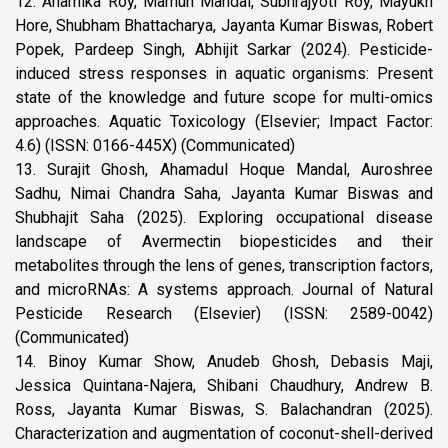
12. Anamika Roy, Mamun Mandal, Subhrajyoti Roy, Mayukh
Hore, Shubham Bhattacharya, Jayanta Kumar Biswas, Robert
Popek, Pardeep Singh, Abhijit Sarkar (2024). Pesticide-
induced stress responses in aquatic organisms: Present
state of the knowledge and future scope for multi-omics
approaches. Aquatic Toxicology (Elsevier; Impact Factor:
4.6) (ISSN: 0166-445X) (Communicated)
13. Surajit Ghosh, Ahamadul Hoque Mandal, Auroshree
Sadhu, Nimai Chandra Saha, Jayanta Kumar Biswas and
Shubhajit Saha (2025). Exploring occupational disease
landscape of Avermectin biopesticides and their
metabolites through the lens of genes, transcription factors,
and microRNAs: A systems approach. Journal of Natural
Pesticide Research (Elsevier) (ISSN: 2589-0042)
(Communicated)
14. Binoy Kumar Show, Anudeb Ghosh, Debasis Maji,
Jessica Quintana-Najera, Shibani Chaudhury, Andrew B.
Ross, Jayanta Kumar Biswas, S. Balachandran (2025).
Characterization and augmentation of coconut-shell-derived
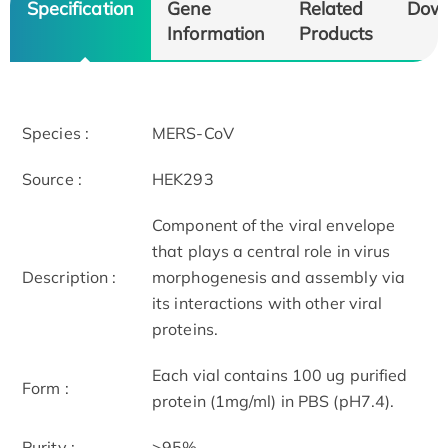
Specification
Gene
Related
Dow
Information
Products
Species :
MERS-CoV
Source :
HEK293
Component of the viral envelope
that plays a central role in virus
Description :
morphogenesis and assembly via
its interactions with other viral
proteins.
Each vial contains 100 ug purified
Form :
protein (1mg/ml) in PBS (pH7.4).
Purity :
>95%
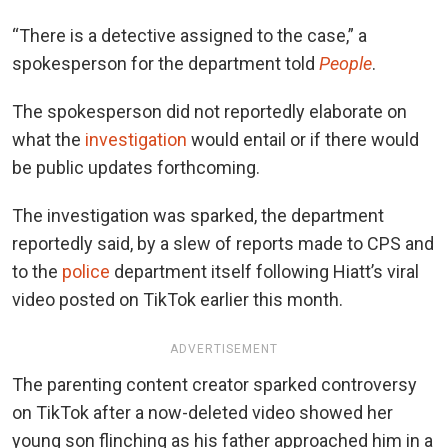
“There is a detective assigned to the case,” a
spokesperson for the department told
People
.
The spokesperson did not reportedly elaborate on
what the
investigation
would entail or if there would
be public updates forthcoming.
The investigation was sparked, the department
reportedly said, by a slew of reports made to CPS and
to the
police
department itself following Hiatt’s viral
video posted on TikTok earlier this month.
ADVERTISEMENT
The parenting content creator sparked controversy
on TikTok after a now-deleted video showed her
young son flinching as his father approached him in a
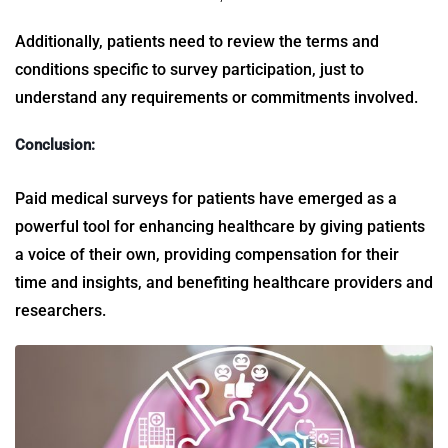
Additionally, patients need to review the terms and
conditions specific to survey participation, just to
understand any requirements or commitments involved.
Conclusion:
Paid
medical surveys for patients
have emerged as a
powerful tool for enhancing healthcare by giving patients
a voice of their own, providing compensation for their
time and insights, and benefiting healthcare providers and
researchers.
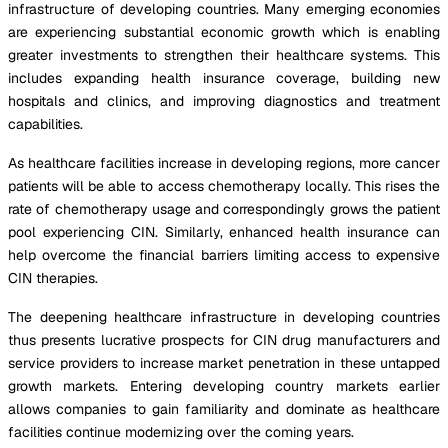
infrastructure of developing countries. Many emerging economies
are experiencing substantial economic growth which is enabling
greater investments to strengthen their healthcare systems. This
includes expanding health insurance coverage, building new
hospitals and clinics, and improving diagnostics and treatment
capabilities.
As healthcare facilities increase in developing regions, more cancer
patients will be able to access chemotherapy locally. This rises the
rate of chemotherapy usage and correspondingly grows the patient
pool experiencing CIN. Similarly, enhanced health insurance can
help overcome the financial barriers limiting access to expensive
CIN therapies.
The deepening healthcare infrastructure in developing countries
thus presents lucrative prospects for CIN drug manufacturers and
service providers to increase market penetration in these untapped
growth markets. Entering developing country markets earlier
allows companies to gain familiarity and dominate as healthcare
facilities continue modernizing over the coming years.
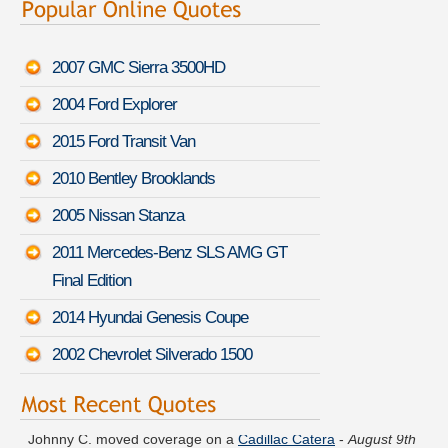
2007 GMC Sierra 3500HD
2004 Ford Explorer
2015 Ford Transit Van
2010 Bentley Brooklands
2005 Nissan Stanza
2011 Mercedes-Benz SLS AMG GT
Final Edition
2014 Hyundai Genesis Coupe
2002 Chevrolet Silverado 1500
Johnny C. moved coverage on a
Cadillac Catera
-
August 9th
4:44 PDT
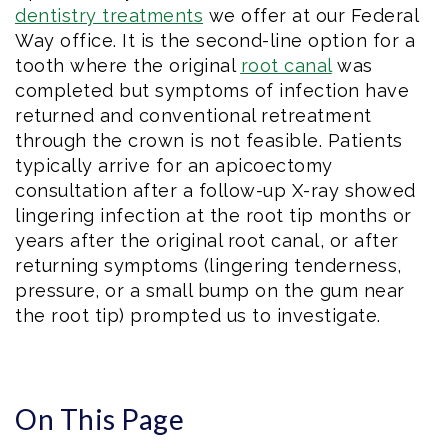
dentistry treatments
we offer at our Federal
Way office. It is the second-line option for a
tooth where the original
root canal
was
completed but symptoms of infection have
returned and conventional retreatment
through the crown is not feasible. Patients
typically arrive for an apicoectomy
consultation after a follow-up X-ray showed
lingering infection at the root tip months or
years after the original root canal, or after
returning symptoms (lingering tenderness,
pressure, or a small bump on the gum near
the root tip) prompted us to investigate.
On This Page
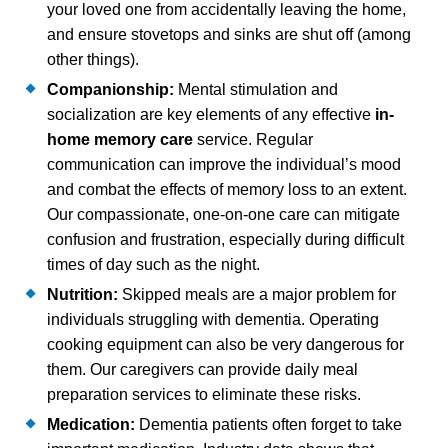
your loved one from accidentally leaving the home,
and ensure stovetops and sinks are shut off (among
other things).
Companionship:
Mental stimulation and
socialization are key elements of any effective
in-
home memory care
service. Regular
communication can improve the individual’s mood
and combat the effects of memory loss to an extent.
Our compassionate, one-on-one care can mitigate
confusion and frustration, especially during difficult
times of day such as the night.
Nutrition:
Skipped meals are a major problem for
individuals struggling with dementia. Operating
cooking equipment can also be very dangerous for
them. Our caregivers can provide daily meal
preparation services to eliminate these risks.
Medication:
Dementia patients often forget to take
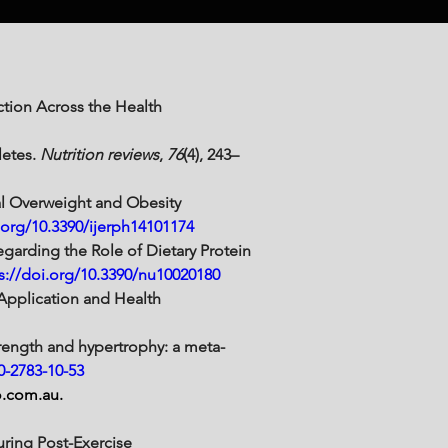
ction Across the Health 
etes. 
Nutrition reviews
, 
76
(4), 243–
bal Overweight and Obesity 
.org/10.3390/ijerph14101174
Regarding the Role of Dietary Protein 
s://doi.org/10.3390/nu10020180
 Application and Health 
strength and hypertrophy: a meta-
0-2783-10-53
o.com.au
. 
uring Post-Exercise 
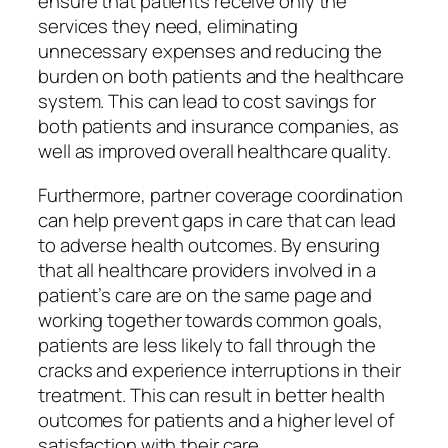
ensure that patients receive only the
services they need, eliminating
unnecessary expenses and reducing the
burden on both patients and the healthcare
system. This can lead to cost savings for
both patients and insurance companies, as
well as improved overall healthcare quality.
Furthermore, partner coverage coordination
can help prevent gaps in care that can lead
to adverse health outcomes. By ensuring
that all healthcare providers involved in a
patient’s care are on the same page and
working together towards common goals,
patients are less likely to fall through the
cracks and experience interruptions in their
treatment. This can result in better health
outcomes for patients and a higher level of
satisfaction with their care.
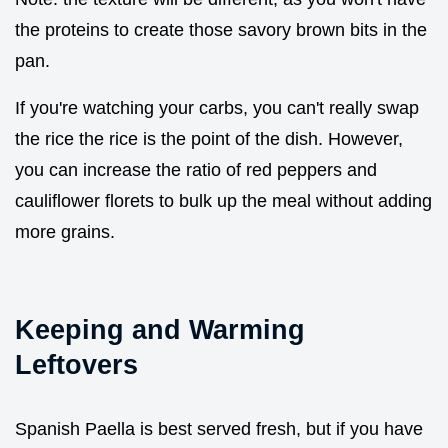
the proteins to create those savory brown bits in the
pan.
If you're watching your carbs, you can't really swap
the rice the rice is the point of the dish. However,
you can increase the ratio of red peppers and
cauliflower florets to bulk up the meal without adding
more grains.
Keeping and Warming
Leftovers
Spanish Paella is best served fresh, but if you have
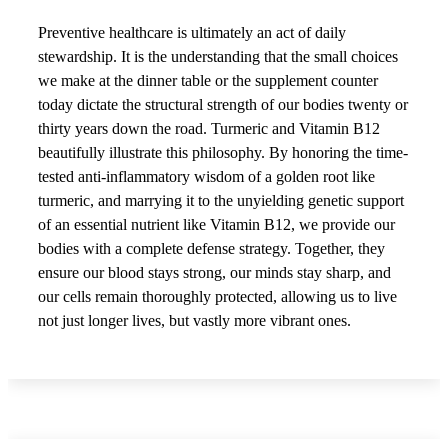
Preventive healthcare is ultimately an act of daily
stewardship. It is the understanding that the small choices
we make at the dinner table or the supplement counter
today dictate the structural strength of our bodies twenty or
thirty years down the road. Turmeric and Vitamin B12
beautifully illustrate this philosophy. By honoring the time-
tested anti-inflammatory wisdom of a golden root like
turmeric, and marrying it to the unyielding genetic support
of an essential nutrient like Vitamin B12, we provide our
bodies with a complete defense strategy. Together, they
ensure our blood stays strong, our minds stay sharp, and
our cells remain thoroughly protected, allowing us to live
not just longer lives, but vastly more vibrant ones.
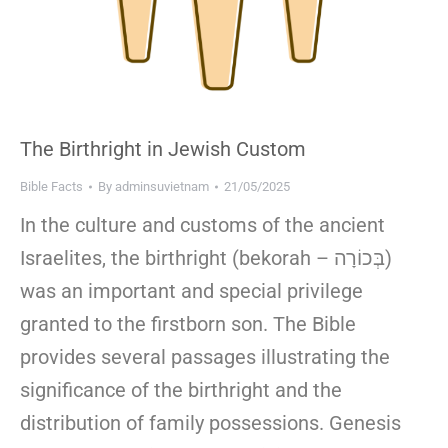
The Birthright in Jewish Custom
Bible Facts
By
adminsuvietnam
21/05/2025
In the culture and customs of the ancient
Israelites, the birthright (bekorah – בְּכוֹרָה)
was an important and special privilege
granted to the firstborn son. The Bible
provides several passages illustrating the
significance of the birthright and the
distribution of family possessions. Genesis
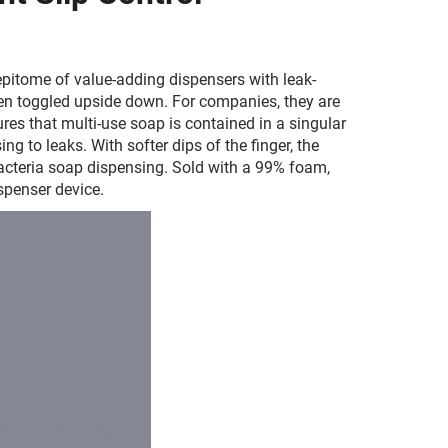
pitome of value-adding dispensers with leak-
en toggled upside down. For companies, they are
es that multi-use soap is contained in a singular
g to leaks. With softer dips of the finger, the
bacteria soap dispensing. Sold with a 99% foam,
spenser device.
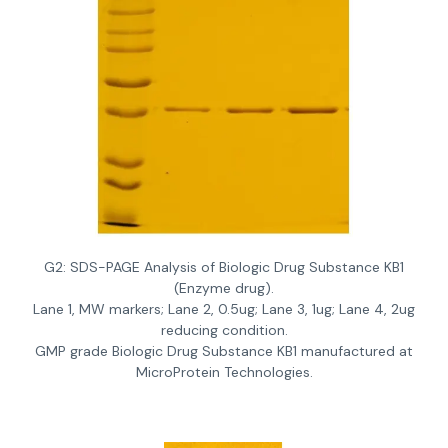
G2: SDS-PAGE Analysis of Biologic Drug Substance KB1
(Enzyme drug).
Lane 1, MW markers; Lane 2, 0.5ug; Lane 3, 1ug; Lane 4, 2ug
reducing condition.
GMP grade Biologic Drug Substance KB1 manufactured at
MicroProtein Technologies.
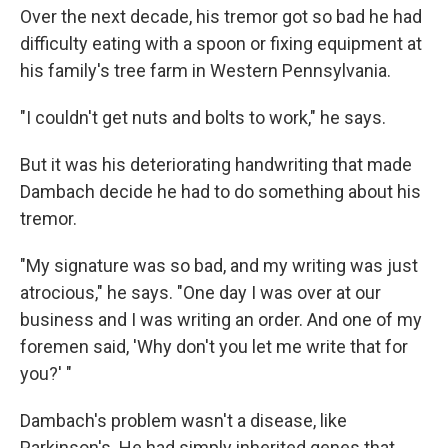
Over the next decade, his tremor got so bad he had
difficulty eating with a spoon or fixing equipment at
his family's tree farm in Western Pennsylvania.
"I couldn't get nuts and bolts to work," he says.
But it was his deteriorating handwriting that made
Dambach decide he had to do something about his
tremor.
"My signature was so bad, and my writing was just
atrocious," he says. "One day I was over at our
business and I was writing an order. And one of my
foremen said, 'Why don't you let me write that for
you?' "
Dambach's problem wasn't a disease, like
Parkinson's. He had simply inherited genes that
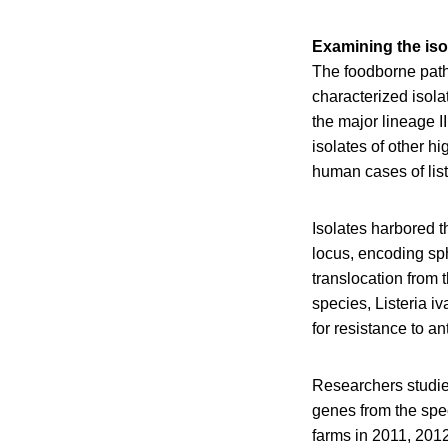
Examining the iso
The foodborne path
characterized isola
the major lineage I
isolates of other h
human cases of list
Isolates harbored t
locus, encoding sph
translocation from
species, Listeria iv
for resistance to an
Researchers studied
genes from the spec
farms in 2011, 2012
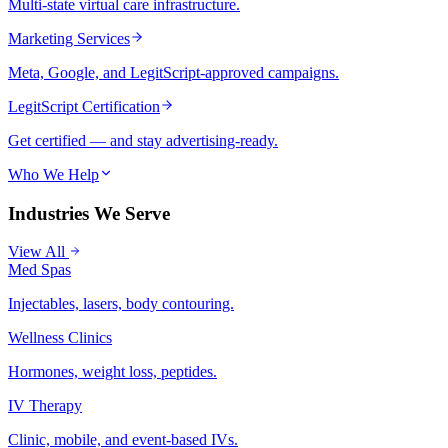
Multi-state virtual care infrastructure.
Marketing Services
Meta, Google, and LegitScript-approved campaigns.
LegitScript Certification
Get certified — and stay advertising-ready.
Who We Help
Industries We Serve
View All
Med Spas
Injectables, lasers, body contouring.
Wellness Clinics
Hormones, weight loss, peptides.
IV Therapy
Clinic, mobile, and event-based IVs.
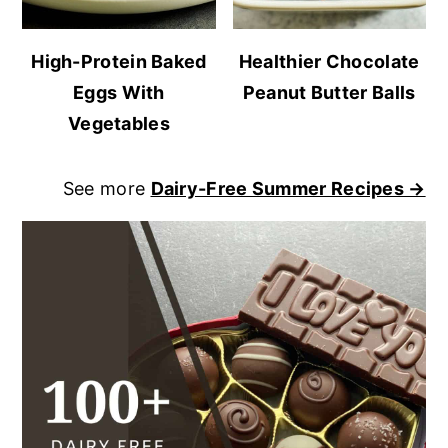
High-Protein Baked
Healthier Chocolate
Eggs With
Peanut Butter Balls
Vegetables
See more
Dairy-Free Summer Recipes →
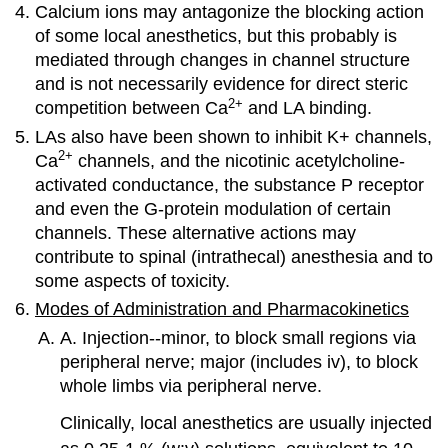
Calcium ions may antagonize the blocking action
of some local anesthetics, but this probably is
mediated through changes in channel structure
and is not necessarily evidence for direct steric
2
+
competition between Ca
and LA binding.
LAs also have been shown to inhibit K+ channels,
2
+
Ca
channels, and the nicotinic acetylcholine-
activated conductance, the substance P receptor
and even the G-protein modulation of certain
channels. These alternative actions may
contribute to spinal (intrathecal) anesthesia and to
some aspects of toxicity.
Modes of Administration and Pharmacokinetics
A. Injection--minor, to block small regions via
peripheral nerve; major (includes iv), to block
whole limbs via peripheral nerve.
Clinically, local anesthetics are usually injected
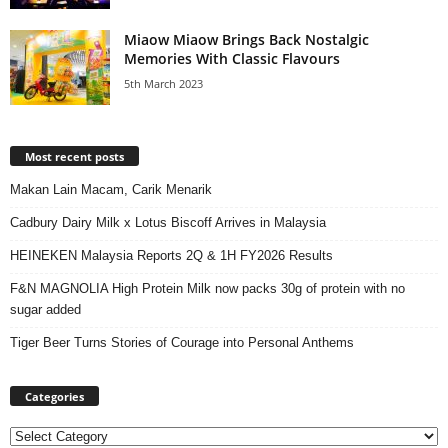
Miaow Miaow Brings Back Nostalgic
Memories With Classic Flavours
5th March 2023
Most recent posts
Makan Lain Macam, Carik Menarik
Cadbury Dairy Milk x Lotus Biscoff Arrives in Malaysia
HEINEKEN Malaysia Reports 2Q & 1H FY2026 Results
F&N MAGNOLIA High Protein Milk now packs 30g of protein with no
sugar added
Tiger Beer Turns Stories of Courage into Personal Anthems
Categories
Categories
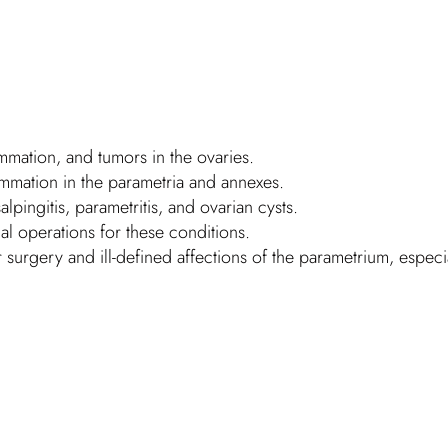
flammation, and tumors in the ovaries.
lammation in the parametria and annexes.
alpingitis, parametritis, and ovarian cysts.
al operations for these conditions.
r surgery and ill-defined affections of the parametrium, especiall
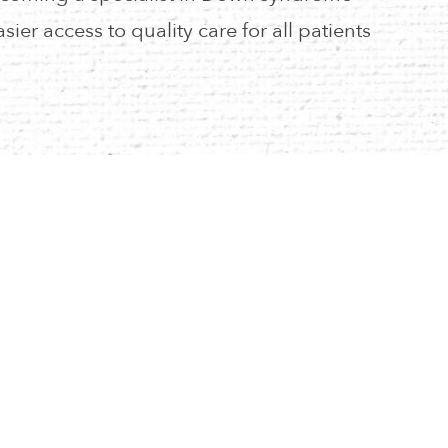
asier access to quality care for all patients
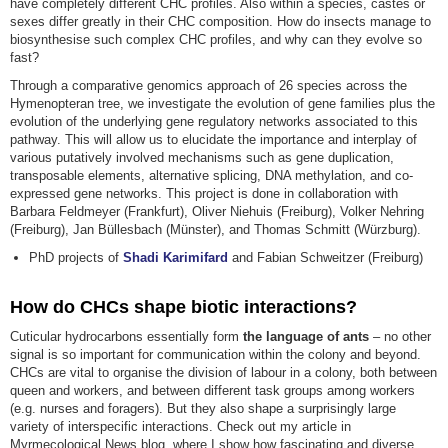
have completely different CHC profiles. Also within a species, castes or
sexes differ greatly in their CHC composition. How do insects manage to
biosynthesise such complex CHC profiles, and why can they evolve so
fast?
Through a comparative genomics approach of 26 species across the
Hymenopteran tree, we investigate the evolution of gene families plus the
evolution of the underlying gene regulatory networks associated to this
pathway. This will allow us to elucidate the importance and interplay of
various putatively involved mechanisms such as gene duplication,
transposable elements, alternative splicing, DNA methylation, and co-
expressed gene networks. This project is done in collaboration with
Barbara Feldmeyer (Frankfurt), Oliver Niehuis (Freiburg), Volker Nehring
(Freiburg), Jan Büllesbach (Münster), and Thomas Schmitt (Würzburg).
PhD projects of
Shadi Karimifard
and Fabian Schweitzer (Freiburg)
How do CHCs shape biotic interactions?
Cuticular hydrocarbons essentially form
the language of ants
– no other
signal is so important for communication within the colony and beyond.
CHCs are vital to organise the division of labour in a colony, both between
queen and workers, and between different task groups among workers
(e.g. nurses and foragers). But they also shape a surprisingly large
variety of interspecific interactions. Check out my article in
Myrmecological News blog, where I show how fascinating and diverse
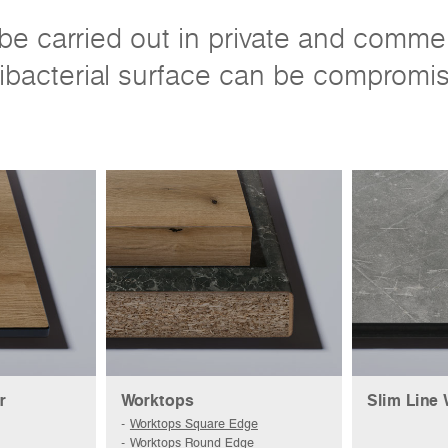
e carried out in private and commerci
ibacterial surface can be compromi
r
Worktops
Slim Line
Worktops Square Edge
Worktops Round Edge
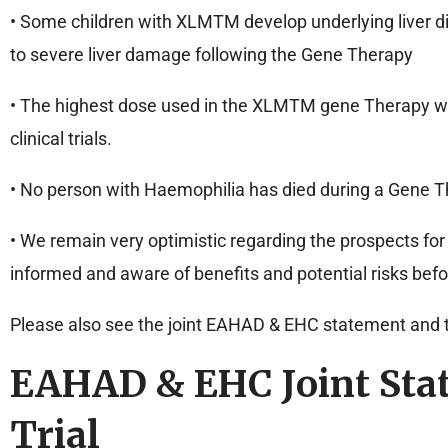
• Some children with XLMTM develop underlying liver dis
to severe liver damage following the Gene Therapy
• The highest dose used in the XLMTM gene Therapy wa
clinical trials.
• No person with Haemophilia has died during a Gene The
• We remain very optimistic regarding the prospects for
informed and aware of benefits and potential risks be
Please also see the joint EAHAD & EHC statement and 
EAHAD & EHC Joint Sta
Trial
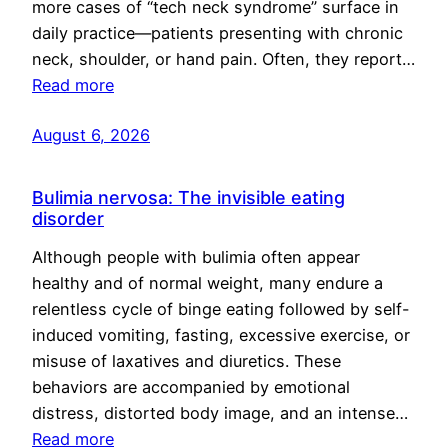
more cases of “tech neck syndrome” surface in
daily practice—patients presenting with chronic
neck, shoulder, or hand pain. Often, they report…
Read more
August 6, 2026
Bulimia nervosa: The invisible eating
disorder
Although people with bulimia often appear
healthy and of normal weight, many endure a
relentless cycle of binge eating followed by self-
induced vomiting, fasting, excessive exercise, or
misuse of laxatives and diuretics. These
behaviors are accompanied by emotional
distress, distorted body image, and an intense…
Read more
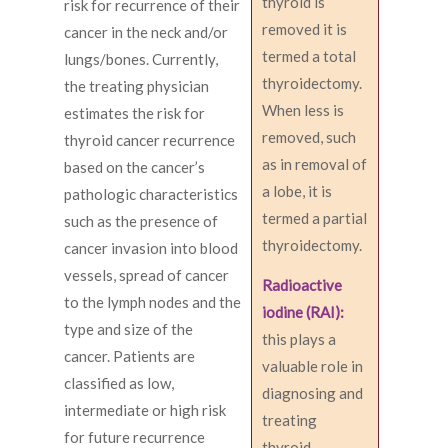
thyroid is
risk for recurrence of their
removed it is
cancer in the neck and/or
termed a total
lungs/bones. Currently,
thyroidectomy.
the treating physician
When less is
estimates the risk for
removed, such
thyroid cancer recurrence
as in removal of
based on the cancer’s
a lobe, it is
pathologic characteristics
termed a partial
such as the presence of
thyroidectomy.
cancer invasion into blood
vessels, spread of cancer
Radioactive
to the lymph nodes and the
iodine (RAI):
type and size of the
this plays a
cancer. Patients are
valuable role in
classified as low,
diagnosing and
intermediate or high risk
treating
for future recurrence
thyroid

◆ What the exercise asks ◆
Give back, exactly as written, the lines from the top of the material above to the line containing "morphogenesis and assembly via", both included; skip every picture.

◆ Expected answer ◆
12. Anamika Roy, Mamun Mandal, Subhrajyoti Roy, Mayukh
Hore, Shubham Bhattacharya, Jayanta Kumar Biswas, Robert
Popek, Pardeep Singh, Abhijit Sarkar (2024). Pesticide-
induced stress responses in aquatic organisms: Present
state of the knowledge and future scope for multi-omics
approaches. Aquatic Toxicology (Elsevier; Impact Factor:
4.6) (ISSN: 0166-445X) (Communicated)
13. Surajit Ghosh, Ahamadul Hoque Mandal, Auroshree
Sadhu, Nimai Chandra Saha, Jayanta Kumar Biswas and
Shubhajit Saha (2025). Exploring occupational disease
landscape of Avermectin biopesticides and their
metabolites through the lens of genes, transcription factors,
and microRNAs: A systems approach. Journal of Natural
Pesticide Research (Elsevier) (ISSN: 2589-0042)
(Communicated)
14. Binoy Kumar Show, Anudeb Ghosh, Debasis Maji,
Jessica Quintana-Najera, Shibani Chaudhury, Andrew B.
Ross, Jayanta Kumar Biswas, S. Balachandran (2025).
Characterization and augmentation of coconut-shell-derived
Specification
Gene
Related
Dow
Information
Products
Species :
MERS-CoV
Source :
HEK293
Component of the viral envelope
that plays a central role in virus
Description :
morphogenesis and assembly via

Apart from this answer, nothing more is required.